Segundo a investigação, os equipamentos eram usados para transportar celulares, relógios inteligentes e pequenas quantidades de drogas. O valor das encomendas poderia variar entre R$ 20 mil e R$ 30 mil.

Durante as diligências, pelo menos dois drones foram apreendidos. Para dificultar a identificação durante os voos, os operadores utilizavam fitas isolantes para cobrir as luzes de LED dos aparelhos, reduzindo a visibilidade dos equipamentos pelas equipes de vigilância.

A operação cumpriu mandados de prisão contra 13 pessoas que estavam em liberdade e outras quatro que já estavam no sistema prisional. A Justiça também autorizou o bloqueio de mais de R$ 13 milhões pertencentes aos investigados.
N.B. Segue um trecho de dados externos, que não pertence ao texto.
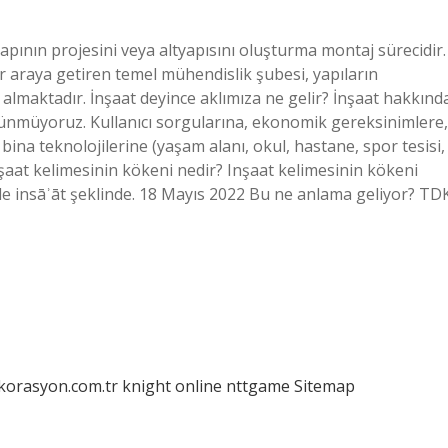
yapının projesini veya altyapısını oluşturma montaj sürecidir.
ir araya getiren temel mühendislik şubesi, yapıların
 almaktadır. İnşaat deyince aklımıza ne gelir? İnşaat hakkınd
ünmüyoruz. Kullanıcı sorgularına, ekonomik gereksinimlere,
ina teknolojilerine (yaşam alanı, okul, hastane, spor tesisi,
 İnşaat kelimesinin kökeni nedir? Inşaat kelimesinin kökeni
inde insāʾāt şeklinde. 18 Mayıs 2022 Bu ne anlama geliyor? TD
ekorasyon.com.tr
knight online
nttgame
Sitemap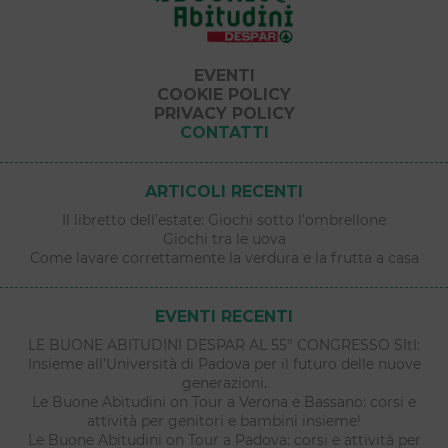
EVENTI
COOKIE POLICY
PRIVACY POLICY
CONTATTI
ARTICOLI RECENTI
Il libretto dell’estate: Giochi sotto l’ombrellone
Giochi tra le uova
Come lavare correttamente la verdura e la frutta a casa
EVENTI RECENTI
LE BUONE ABITUDINI DESPAR AL 55° CONGRESSO SItI:
Insieme all’Università di Padova per il futuro delle nuove
generazioni.
Le Buone Abitudini on Tour a Verona e Bassano: corsi e
attività per genitori e bambini insieme!
Le Buone Abitudini on Tour a Padova: corsi e attività per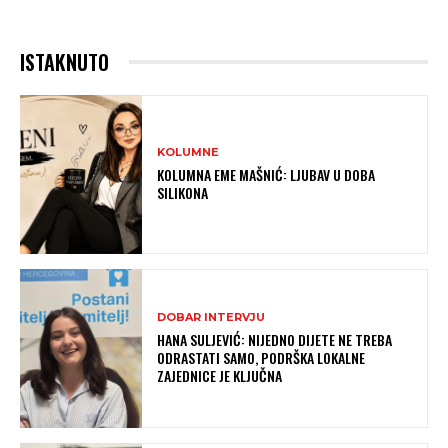
ISTAKNUTO
KOLUMNE
KOLUMNA EME MAŠNIĆ: LJUBAV U DOBA
SILIKONA
DOBAR INTERVJU
HANA SULJEVIĆ: NIJEDNO DIJETE NE TREBA
ODRASTATI SAMO, PODRŠKA LOKALNE
ZAJEDNICE JE KLJUČNA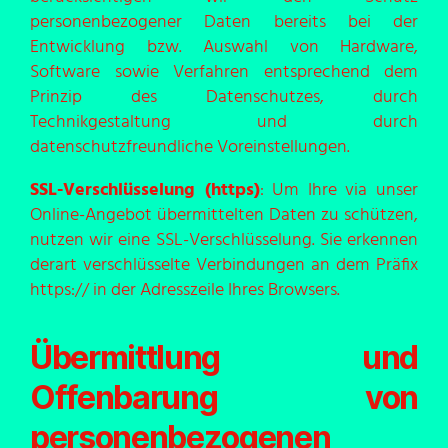
personenbezogener Daten bereits bei der
Entwicklung bzw. Auswahl von Hardware,
Software sowie Verfahren entsprechend dem
Prinzip des Datenschutzes, durch
Technikgestaltung und durch
datenschutzfreundliche Voreinstellungen.
SSL-Verschlüsselung (https)
: Um Ihre via unser
Online-Angebot übermittelten Daten zu schützen,
nutzen wir eine SSL-Verschlüsselung. Sie erkennen
derart verschlüsselte Verbindungen an dem Präfix
https:// in der Adresszeile Ihres Browsers.
Übermittlung und
Offenbarung von
personenbezogenen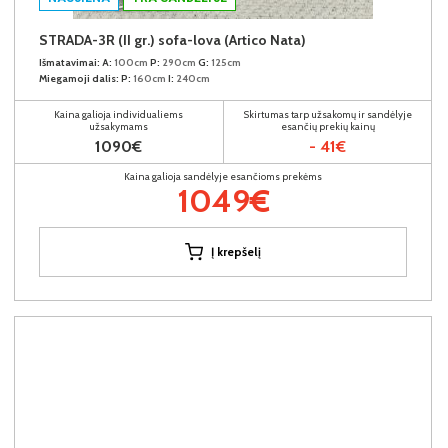
STRADA-3R (II gr.) sofa-lova (Artico Nata)
Išmatavimai:
A:
100cm
P:
290cm
G:
125cm
Miegamoji dalis:
P:
160cm
I:
240cm
Kaina galioja individualiems
Skirtumas tarp užsakomų ir sandėlyje
užsakymams
esančių prekių kainų
1090€
- 41€
Kaina galioja sandėlyje esančioms prekėms
1049€
Į krepšelį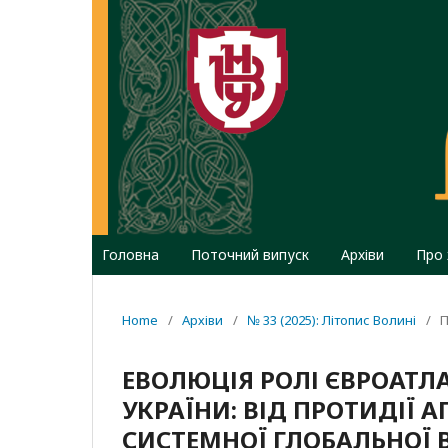
Головна
Поточний випуск
Архіви
Про
Home
/
Архіви
/
№ 33 (2025): Літопис Волині
/
П
ЕВОЛЮЦІЯ РОЛІ ЄВРОАТЛ
УКРАЇНИ: ВІД ПРОТИДІЇ АГ
СИСТЕМНОЇ ГЛОБАЛЬНОЇ 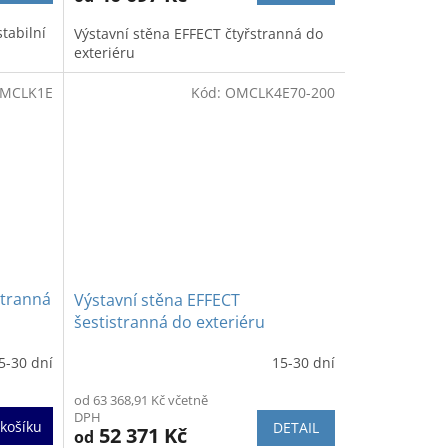
5,0
z
tabilní
Výstavní stěna EFFECT čtyřstranná do
5
exteriéru
hvězdiček.
MCLK1E
Kód:
OMCLK4E70-200
stranná
Výstavní stěna EFFECT
šestistranná do exteriéru
5-30 dní
15-30 dní
Průměrné
hodnocení
od 63 368,91 Kč včetně
produktu
DPH
je
košíku
DETAIL
52 371 Kč
od
5,0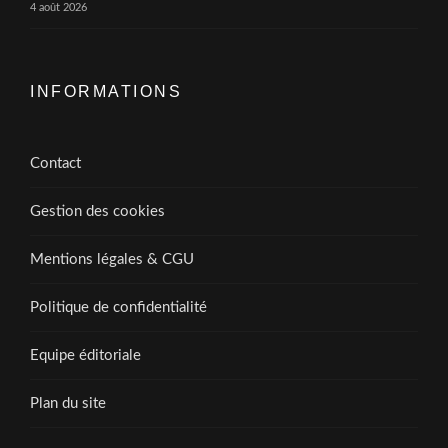
4 août 2026
INFORMATIONS
Contact
Gestion des cookies
Mentions légales & CGU
Politique de confidentialité
Equipe éditoriale
Plan du site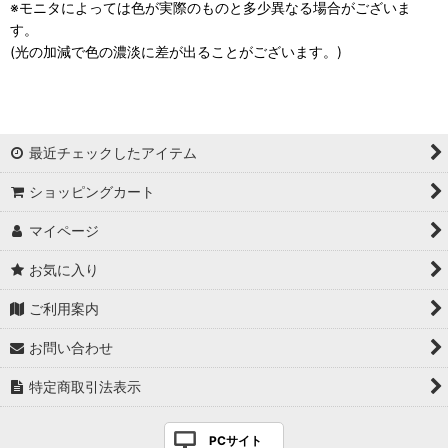
※モニタによっては色が実際のものと多少異なる場合がございま
す。
(光の加減で色の濃淡に差が出ることがございます。)
最近チェックしたアイテム
ショッピングカート
マイページ
お気に入り
ご利用案内
お問い合わせ
特定商取引法表示
PCサイト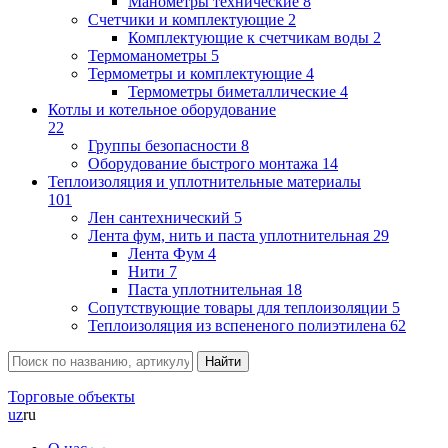
Манометры технические
8
Счетчики и комплектующие
2
Комплектующие к счетчикам воды
2
Термоманометры
5
Термометры и комплектующие
4
Термометры биметаллические
4
Котлы и котельное оборудование
22
Группы безопасности
8
Оборудование быстрого монтажа
14
Теплоизоляция и уплотнительные материалы
101
Лен сантехнический
5
Лента фум, нить и паста уплотнительная
29
Лента Фум
4
Нити
7
Паста уплотнительная
18
Сопутствующие товары для теплоизоляции
5
Теплоизоляция из вспененого полиэтилена
62
Торговые объекты
uz
ru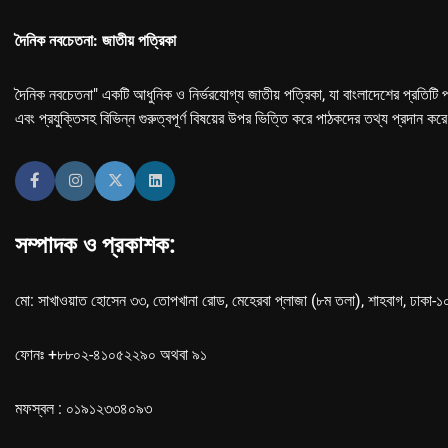
দৈনিক নবচেতনা: জাতীয় পত্রিকা
দৈনিক নবচেতনা" একটি আধুনিক ও নির্ভরযোগ্য জাতীয় পত্রিকা, যা বাংলাদেশের প্রতিটি প
এবং প্রযুক্তিসহ বিভিন্ন গুরুত্বপূর্ণ বিষয়ের উপর ভিত্তি করে পাঠকদের তথ্য প্রদান কর
সম্পাদক ও প্রকাশক:
মো: সাখাওয়াত হোসেন ৩৩, তোপখানা রোড, মেহেরবা প্লাজা (৮ম তলা), শাহবাগ, ঢাকা-
ফোনঃ +৮৮০২-৪১০৫২২৯০ অথবা ৯১
মফস্বল : ০১৯১২৩৩৪০৯৩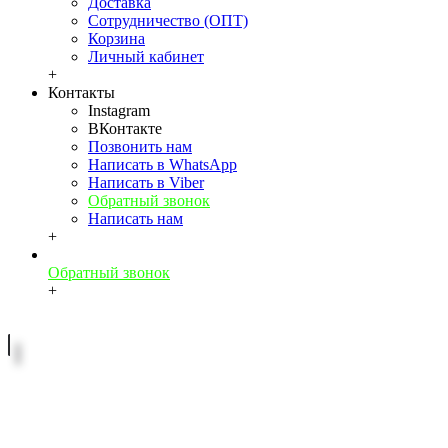
Доставка
Сотрудничество (ОПТ)
Корзина
Личный кабинет
+
Контакты
Instagram
ВКонтакте
Позвонить нам
Написать в WhatsApp
Написать в Viber
Обратный звонок
Написать нам
+
Обратный звонок
+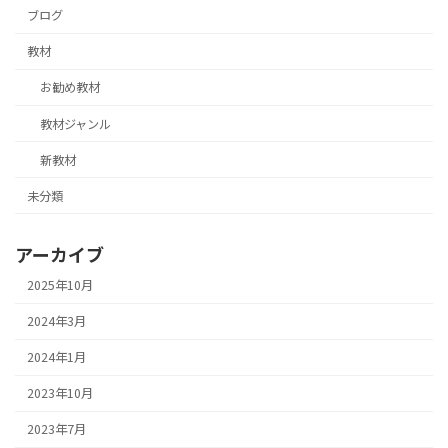
ブログ
教材
お勧め教材
教材ジャンル
新教材
未分類
アーカイブ
2025年10月
2024年3月
2024年1月
2023年10月
2023年7月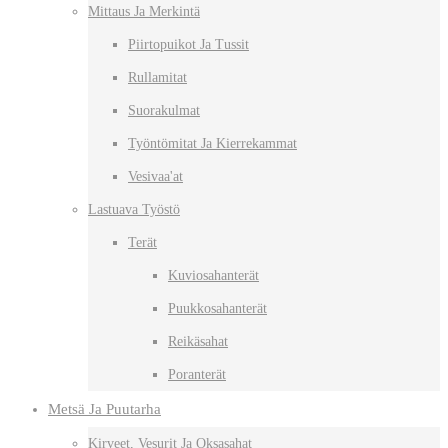
Mittaus Ja Merkintä
Piirtopuikot Ja Tussit
Rullamitat
Suorakulmat
Työntömitat Ja Kierrekammat
Vesivaa'at
Lastuava Työstö
Terät
Kuviosahanterät
Puukkosahanterät
Reikäsahat
Poranterät
Metsä Ja Puutarha
Kirveet, Vesurit Ja Oksasahat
De acordo com a PCCE, as investigações começaram após a prisão em flagrante, em abril de 2025, de uma pessoa suspeita de tentar levar drogas para uma unidade prisional. A partir do caso, os investigadores identificaram um fluxo financeiro utilizado para viabilizar a entrada de aparelhos eletrônicos e entorpecentes no sistema penitenciário.

Os investigadores afirmam ainda que as entregas eram feitas de maneira avulsa, conforme o pedido e o produto solicitado. Os operadores dos drones poderiam ser contratados especificamente para o serviço ou integrantes da própria facção que recebiam treinamento informal para manusear os equipamentos.

A Polícia Civil informou que o foco da operação é identificar e interromper o fluxo financeiro que sustentava o esquema, e não contabilizar todas as tentativas de entrada de drogas nas unidades prisionais.

A investigação aponta que o esquema estava relacionado a uma penitenciária do complexo de Itaitinga, na Região Metropolitana de Fortaleza, e não à Unidade Prisional de Segurança Máxima.